The proof of the superiority of the proposed method over its classical counterpart has been shown on the basis of the mean value of the fitness, standard error, standard deviation and minimum computational time. Moreover, a statistical superiority test, namely the unpaired t-test, has been performed to prove the efficiency of the quantum-inspired bat algorithm over the classical bat algorithm. The optimal number of cluster \( \left( {{\mathcal{N}}_{{\mathcal{C}}} } \right) \), optimal fitness value \( \left( {{\mathcal{F}}_{{\mathcal{T}}} } \right) \) and the optimal execution time \( \left( {{\mathcal{T}}_{{\mathcal{E}}} } \right) \) for both the algorithms QIBAT and CBAT have been reproduced in Table 1. The mean value of the fitness \( \left( {{\mathcal{F}}_{\mu } } \right) \), standard deviation \( \left( {{\mathcal{F}}_{\sigma } } \right) \) and standard error \( \left( {{\mathcal{S}}_{{\mathcal{E}}} } \right) \) for both the algorithms have been demonstrated in Table 2. Finally, the result of unpaired \( t - {\text{test}} \) has been shown in Table 3 which has been done with 95% confidence level. This test basically checks whether the \( \left( {{\mathcal{P}}\text{-}{\text{value}}} \right) \) is less than 0.05 or not. If the value of \( {\mathcal{P}} \) is less than 0.05, then null hypotheses will be rejected against the alternative hypothesis.

6.4 Dataset Used

The experiment has been performed on the following images, and these image datasets have been normalized between (0,1) during the execution of the program (Fig. 1).

Fig. 1
figure 1

Images used for testing: a #86000 (80 × 120), b #92059 (80 × 120), c #94079 (120 × 80), d #97017 (20 × 80)

7 Conclusion

This paper envisages an automatic image clustering technique based on bat algorithm combined with the principles of quantum computing. This proposed procedure has been found superior over its classical counterpart as it is capable to decide the optimal number of clusters automatically from an image dataset with a lesser amount of computation time.

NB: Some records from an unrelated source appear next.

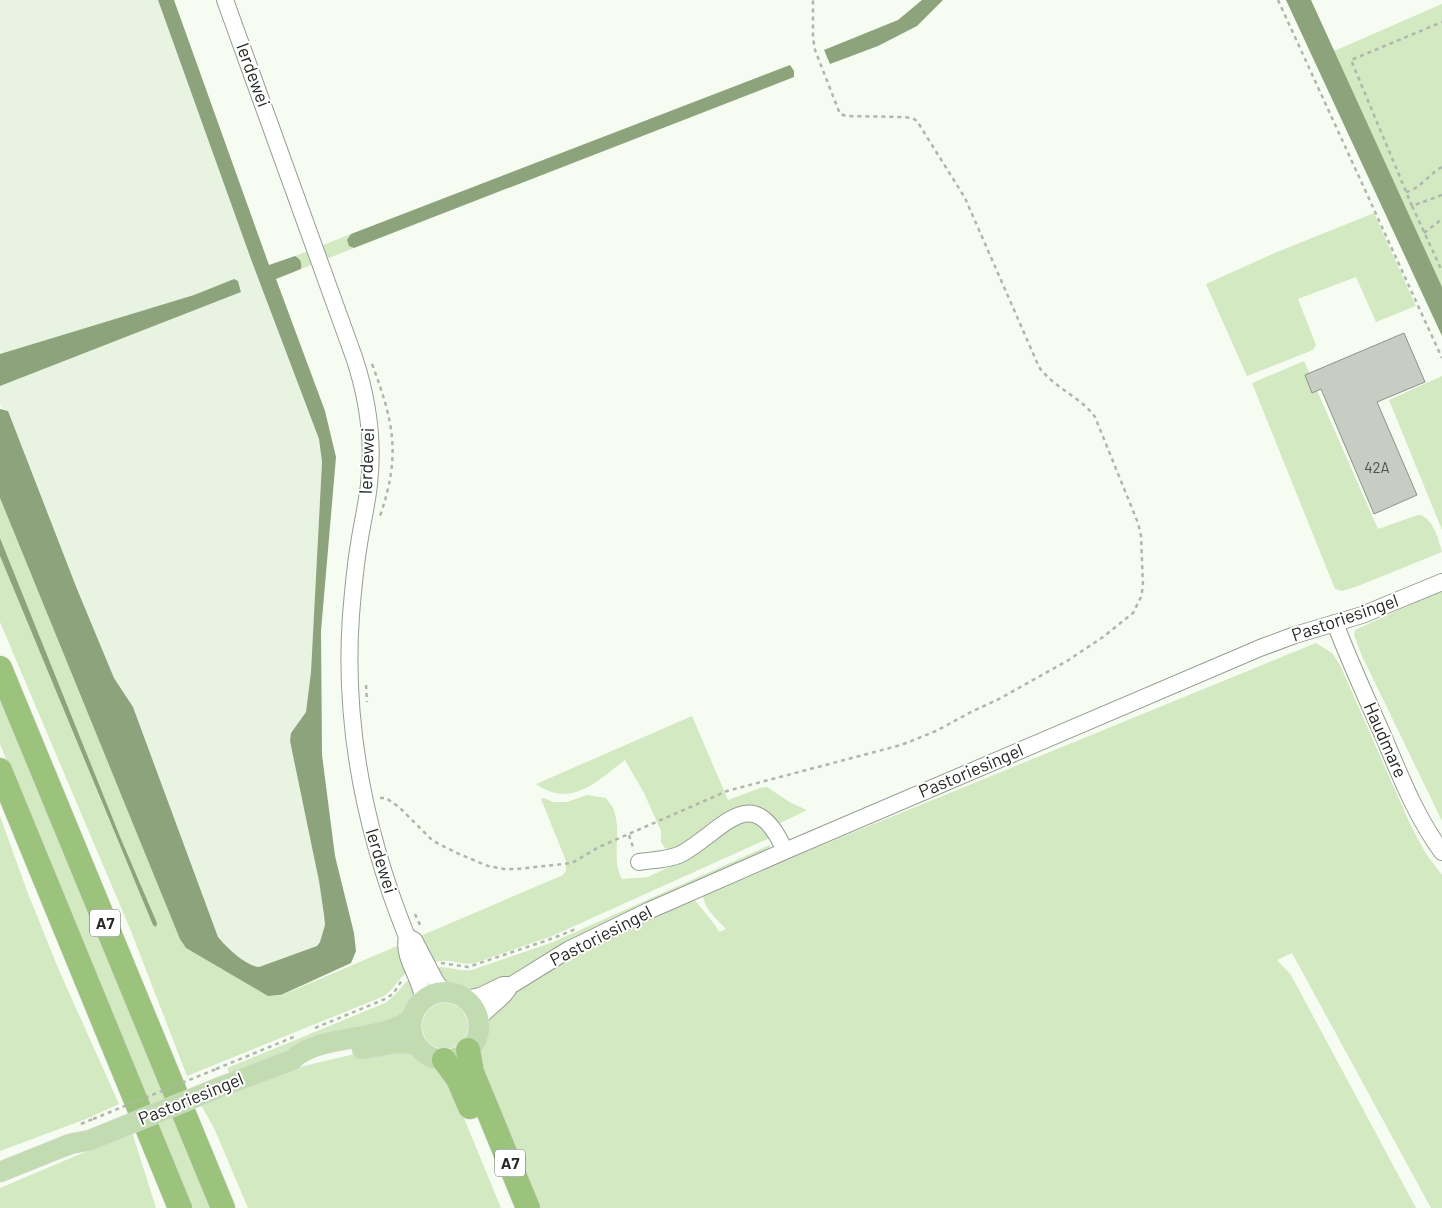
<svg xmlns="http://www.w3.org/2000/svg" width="1442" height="1208" font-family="Barlow,sans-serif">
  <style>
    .built { fill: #e8f3e1 }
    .green { fill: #d2e9c1 }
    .water { fill: #8ca37c }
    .building { fill: #c7cdc2; stroke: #8d9389 }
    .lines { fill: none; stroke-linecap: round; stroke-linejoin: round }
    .minor-casing { stroke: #979d93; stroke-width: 18 }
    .major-casing { stroke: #d8d8d8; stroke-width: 21 }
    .highway-casing { stroke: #d8d8d8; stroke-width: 25 }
    .path { stroke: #b1b6ad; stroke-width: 2.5; stroke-dasharray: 4 4; stroke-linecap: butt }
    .minor { stroke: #fff; stroke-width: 16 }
    .major { stroke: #c3dbb0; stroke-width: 20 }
    .highway { stroke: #9bc37c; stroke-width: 24 }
    .major-bridge-casing { stroke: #d8d8d8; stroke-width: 21; stroke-linecap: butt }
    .path-bridge { stroke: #b1b6ad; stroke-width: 2.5; stroke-dasharray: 4 4; stroke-linecap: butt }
    .major-bridge { stroke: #c3dbb0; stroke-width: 20 }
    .labels { text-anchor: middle; stroke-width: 4; stroke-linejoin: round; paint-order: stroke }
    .number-label { font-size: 15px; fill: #4e514c }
    .shield { fill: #fff; stroke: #676866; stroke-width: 1 }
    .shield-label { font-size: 16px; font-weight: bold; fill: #262824 }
    .street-label { font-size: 18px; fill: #262824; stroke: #fff }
  </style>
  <rect width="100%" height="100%" fill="#f6fcf1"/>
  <!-- built -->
  <path class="built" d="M0,0H158L252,262L319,439L322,462L311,672L306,712L291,733L290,741L319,881L325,925L320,942L317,946L259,967H253L227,948L218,937L133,707L114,678L77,589L8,411L2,409L0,404V386L241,292V288L238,281L234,279L194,295L0,354Z"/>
  <!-- green -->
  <path class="green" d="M1442,4V287L1334,51Z
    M1374,213L1416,306L1376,322L1356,277L1298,299L1316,345L1313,350L1247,376L1206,284L1277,252Z
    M351,234L347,241L349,246L354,248L301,269C302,263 301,259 295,256Z
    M1304,361L1378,529L1418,515C1432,515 1439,540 1442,552L1358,586L1342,591L1335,589L1252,383Z
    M1442,376V530L1389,400Z
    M0,498L104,753L186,948L268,996H280L563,875L566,871V861L541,799L544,798L553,802H567L587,795L606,798C608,801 611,805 613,808C623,831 610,858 622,879L648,877L669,867L732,824L756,819L772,837L552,936L475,963C463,966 452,959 441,961C429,963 413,968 404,975C396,982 392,992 382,997L187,1076L131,931L0,622V556L117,839L154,926L157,923L121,839L0,538Z
    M1442,590V821L1362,656L1354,635L1355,630Z
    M1316,643L1332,653L1340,665L1411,826L1426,854L1442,875V1208H1431L1292,953L1277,960L1291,975L1416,1208H538L477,1052L490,1014L504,999L553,966L693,898L715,925L719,932L726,929C718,920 703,908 703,894Z
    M0,685L214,1208H191L96,982L0,744Z
    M692,716L728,800L760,788L767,787L791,803L807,810L778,824L766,813L673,851L665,848L661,842V831L644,793L625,760C597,781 571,809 536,784Z
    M0,816L27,891L58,968L119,1104L86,1119L0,1151Z
    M770,845V850L485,990C461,994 447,989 434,968C447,965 459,972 472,970L553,942Z
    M413,977L417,997L405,1016L230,1074L227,1068L385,1003C397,996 402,983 413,977Z
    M422 1026a23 23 0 1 1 46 0a23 23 0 1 1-46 0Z
    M409,1049L438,1069L450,1084L501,1208H248L214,1128L201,1105L287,1070L359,1053Z
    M132,1132L156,1208H0V1188Z"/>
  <!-- water -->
  <path class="water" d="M158,0H174L269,265L295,256C301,259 302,263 301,269L276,279L325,411L336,457L321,631L322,755L335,856L354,933L356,951L351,963L281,995L268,996L186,948L180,939L0,498V409L8,411L77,589L114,678L133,707L218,937C226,947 246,966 259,967L317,946L320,942L325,925L324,915L319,881L290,741L291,733L306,712L311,672L322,462L319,439L252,262Z
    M922,0H943L917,26L878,46L830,64L824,50L898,20Z
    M1286,0H1311L1442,287V336Z
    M790,65L794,71V77L354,248L349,246L347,240L351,234Z
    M234,279L238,281L241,292L0,386V354L194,295Z
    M0,538L121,839L157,923L156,927L153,925L0,556Z"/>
  <!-- building -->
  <path class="building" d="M1404,333L1425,382L1377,402L1417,495L1374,514L1321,389L1312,393L1305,375Z"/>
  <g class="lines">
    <defs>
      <path id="minor" d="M225,0L354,357C368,399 374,441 369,484C367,504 362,524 359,544C355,567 353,591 351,615C343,726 366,835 407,937C402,959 422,978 423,1000
        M1335,623C1350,663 1368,701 1385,740C1401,778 1417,818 1442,852
        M639,862C652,860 669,860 681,854C724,830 753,778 785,851
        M407,937L414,940L436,982L444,992
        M465,999L480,996L503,985H508
        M478,1020C487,1007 505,998 510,986L568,950L648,911L785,851L1260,648L1295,635L1362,615L1442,582"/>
      <path id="major" d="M411 1026a34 34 0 1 1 68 0a34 34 0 1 1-68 0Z
        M362,1049L397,1043L416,1044
        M223,1086L292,1060C319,1033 384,1043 412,1018
        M0,1172L70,1144L90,1140L100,1136"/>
      <path id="highway" d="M0,668L223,1208
        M0,770L180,1208
        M468,1050L472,1072L528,1208
        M444,1060L458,1079L470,1107"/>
    </defs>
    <!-- minor casing -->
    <use href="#minor" class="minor-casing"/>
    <!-- major casing -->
    <use href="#major" class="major-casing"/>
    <!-- highway casing -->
    <use href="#highway" class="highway-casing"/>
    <!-- path -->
    <path class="path" d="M1278,0L1442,358
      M1406,192C1420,189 1429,174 1442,167
      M1442,195L1412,206L1442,271
      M1412,206L1351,60L1442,22
      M1424,233L1442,219
      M372,364C394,423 401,455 380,516
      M366,685L367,702
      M380,798H386L399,807L433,841L459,854L488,866L504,869H517L572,863L599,847L727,791L901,745L936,731L971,712L999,699L1067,661L1103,637L1133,613L1141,597L1143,586L1141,536L1138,523L1095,417C1081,397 1054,388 1039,367L965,198L917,121L912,118L903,117L846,116L840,114L815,50L813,38V0
      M629,835L634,850
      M415,914L421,927
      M441,963L468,967L548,940L576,929
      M315,1028L385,999L393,994L402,980
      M216,1069L296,1036
      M81,1124L93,1119"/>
    <!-- minor -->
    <use href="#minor" class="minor"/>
    <!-- major -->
    <use href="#major" class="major"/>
    <!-- highway -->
    <use href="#highway" class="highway"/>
    <defs>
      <path id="major-bridge" d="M100,1136L223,1086"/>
    </defs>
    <!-- major-bridge casing -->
    <use href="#major-bridge" class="major-bridge-casing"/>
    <!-- path-bridge -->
    <path class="path-bridge" d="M93,1119L216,1069"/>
    <!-- major-bridge -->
    <use href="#major-bridge" class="major-bridge"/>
  </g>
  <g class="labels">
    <!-- number labels -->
    <g class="number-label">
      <text x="1377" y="473">42A</text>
    </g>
    <!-- shield labels -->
    <g class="shield">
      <rect x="90" y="909.5" width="30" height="27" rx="4"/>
      <rect x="495" y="1149.5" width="30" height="27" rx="4"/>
    </g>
    <g class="shield-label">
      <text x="105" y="929">A7</text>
      <text x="510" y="1169">A7</text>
    </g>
    <!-- street labels -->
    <g class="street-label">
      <text transform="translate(253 75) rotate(70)" y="6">Ierdewei</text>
      <text transform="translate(367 461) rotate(-88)" y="6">Ierdewei</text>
      <text transform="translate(1345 618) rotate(-19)" y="6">Pastoriesingel</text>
      <text transform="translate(1385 740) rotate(66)" y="6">Haudmare</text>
      <text transform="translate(971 771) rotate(-23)" y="6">Pastoriesingel</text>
      <text transform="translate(381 861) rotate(73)" y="6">Ierdewei</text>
      <text transform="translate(601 936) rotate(-27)" y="6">Pastoriesingel</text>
      <text transform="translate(191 1099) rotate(-22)" y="6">Pastoriesingel</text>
    </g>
  </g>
</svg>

So far, the proposed procedure has been applied only to gray-level images with satisfying only one objective at a time.

There remains a scope of research on finding the optimal number of clusters from a true color image, and in the future the quantum-inspired algorithms will open up the door to resolve the multi-objective optimization problem efficiently within a short time frame.